Recorded data
========================================================================

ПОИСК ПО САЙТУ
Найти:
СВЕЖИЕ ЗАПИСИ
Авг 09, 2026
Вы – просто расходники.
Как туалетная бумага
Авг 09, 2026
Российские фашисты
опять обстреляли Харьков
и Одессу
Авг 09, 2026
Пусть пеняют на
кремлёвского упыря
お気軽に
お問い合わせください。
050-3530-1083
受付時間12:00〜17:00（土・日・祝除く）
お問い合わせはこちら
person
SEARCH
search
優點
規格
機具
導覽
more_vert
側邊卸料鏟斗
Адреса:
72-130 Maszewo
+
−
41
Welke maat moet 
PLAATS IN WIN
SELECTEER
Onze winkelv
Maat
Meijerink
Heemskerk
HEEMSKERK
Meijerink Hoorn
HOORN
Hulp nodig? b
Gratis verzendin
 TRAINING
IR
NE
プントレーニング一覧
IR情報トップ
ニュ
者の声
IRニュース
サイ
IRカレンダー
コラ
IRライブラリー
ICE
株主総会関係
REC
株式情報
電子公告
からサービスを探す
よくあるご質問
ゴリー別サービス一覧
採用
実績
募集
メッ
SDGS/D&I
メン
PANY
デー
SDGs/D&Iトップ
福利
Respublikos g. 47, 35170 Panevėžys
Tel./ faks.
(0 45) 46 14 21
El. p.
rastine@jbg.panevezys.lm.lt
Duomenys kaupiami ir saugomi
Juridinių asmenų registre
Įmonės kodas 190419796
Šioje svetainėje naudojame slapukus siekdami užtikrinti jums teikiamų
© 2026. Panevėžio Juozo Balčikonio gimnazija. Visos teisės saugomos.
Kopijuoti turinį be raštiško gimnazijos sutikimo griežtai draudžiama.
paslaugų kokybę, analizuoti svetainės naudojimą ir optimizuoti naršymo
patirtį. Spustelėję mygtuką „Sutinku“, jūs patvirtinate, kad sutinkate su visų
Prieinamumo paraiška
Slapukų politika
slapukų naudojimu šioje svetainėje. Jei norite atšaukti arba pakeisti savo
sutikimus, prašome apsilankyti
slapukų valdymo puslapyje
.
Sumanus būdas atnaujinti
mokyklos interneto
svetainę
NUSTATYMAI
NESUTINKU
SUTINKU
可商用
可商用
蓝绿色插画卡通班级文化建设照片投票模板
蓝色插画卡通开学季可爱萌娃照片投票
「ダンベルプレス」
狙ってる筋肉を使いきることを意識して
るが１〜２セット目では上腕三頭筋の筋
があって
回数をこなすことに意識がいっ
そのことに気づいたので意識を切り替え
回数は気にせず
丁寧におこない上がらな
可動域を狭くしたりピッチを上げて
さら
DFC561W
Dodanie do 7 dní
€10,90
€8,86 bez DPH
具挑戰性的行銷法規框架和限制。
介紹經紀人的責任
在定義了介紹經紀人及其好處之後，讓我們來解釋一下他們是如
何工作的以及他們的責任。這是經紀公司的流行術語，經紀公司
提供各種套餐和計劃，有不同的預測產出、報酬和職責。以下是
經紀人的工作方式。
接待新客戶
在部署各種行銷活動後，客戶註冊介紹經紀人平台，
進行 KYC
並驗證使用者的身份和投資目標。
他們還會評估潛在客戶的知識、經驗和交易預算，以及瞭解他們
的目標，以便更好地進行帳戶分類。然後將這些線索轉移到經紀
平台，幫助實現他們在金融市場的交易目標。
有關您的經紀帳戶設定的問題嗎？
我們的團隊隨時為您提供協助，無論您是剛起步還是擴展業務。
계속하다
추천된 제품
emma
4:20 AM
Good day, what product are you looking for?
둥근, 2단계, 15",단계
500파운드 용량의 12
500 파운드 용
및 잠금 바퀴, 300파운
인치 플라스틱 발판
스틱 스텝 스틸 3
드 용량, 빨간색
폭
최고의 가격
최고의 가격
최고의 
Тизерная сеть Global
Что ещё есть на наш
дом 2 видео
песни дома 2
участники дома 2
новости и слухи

========================================================================

Please give the data again in full, exactly as written.

# [Task result]
ПОИСК ПО САЙТУ
Найти:
СВЕЖИЕ ЗАПИСИ
Авг 09, 2026
Вы – просто расходники.
Как туалетная бумага
Авг 09, 2026
Российские фашисты
опять обстреляли Харьков
и Одессу
Авг 09, 2026
Пусть пеняют на
кремлёвского упыря
お気軽に
お問い合わせください。
050-3530-1083
受付時間12:00〜17:00（土・日・祝除く）
お問い合わせはこちら
person
SEARCH
search
優點
規格
機具
導覽
more_vert
側邊卸料鏟斗
Адреса:
72-130 Maszewo
+
−
41
Welke maat moet 
PLAATS IN WIN
SELECTEER
Onze winkelv
Maat
Meijerink
Heemskerk
HEEMSKERK
Meijerink Hoorn
HOORN
Hulp nodig? b
Gratis verzendin
 TRAINING
IR
NE
プントレーニング一覧
IR情報トップ
ニュ
者の声
IRニュース
サイ
IRカレンダー
コラ
IRライブラリー
ICE
株主総会関係
REC
株式情報
電子公告
からサービスを探す
よくあるご質問
ゴリー別サービス一覧
採用
実績
募集
メッ
SDGS/D&I
メン
PANY
デー
SDGs/D&Iトップ
福利
Respublikos g. 47, 35170 Panevėžys
Tel./ faks.
(0 45) 46 14 21
El. p.
rastine@jbg.panevezys.lm.lt
Duomenys kaupiami ir saugomi
Juridinių asmenų registre
Įmonės kodas 190419796
Šioje svetainėje naudojame slapukus siekdami užtikrinti jums teikiamų
© 2026. Panevėžio Juozo Balčikonio gimnazija. Visos teisės saugomos.
Kopijuoti turinį be raštiško gimnazijos sutikimo griežtai draudžiama.
paslaugų kokybę, analizuoti svetainės naudojimą ir optimizuoti naršymo
patirtį. Spustelėję mygtuką „Sutinku“, jūs patvirtinate, kad sutinkate su visų
Prieinamumo paraiška
Slapukų politika
slapukų naudojimu šioje svetainėje. Jei norite atšaukti arba pakeisti savo
sutikimus, prašome apsilankyti
slapukų valdymo puslapyje
.
Sumanus būdas atnaujinti
mokyklos interneto
svetainę
NUSTATYMAI
NESUTINKU
SUTINKU
可商用
可商用
蓝绿色插画卡通班级文化建设照片投票模板
蓝色插画卡通开学季可爱萌娃照片投票
「ダンベルプレス」
狙ってる筋肉を使いきることを意識して
るが１〜２セット目では上腕三頭筋の筋
があって
回数をこなすことに意識がいっ
そのことに気づいたので意識を切り替え
回数は気にせず
丁寧におこない上がらな
可動域を狭くしたりピッチを上げて
さら
DFC561W
Dodanie do 7 dní
€10,90
€8,86 bez DPH
具挑戰性的行銷法規框架和限制。
介紹經紀人的責任
在定義了介紹經紀人及其好處之後，讓我們來解釋一下他們是如
何工作的以及他們的責任。這是經紀公司的流行術語，經紀公司
提供各種套餐和計劃，有不同的預測產出、報酬和職責。以下是
經紀人的工作方式。
接待新客戶
在部署各種行銷活動後，客戶註冊介紹經紀人平台，
進行 KYC
並驗證使用者的身份和投資目標。
他們還會評估潛在客戶的知識、經驗和交易預算，以及瞭解他們
的目標，以便更好地進行帳戶分類。然後將這些線索轉移到經紀
平台，幫助實現他們在金融市場的交易目標。
有關您的經紀帳戶設定的問題嗎？
我們的團隊隨時為您提供協助，無論您是剛起步還是擴展業務。
계속하다
추천된 제품
emma
4:20 AM
Good day, what product are you looking for?
둥근, 2단계, 15",단계
500파운드 용량의 12
500 파운드 용
및 잠금 바퀴, 300파운
인치 플라스틱 발판
스틱 스텝 스틸 3
드 용량, 빨간색
폭
최고의 가격
최고의 가격
최고의 
Тизерная сеть Global
Что ещё есть на наш
дом 2 видео
песни дома 2
участники дома 2
новости и слухи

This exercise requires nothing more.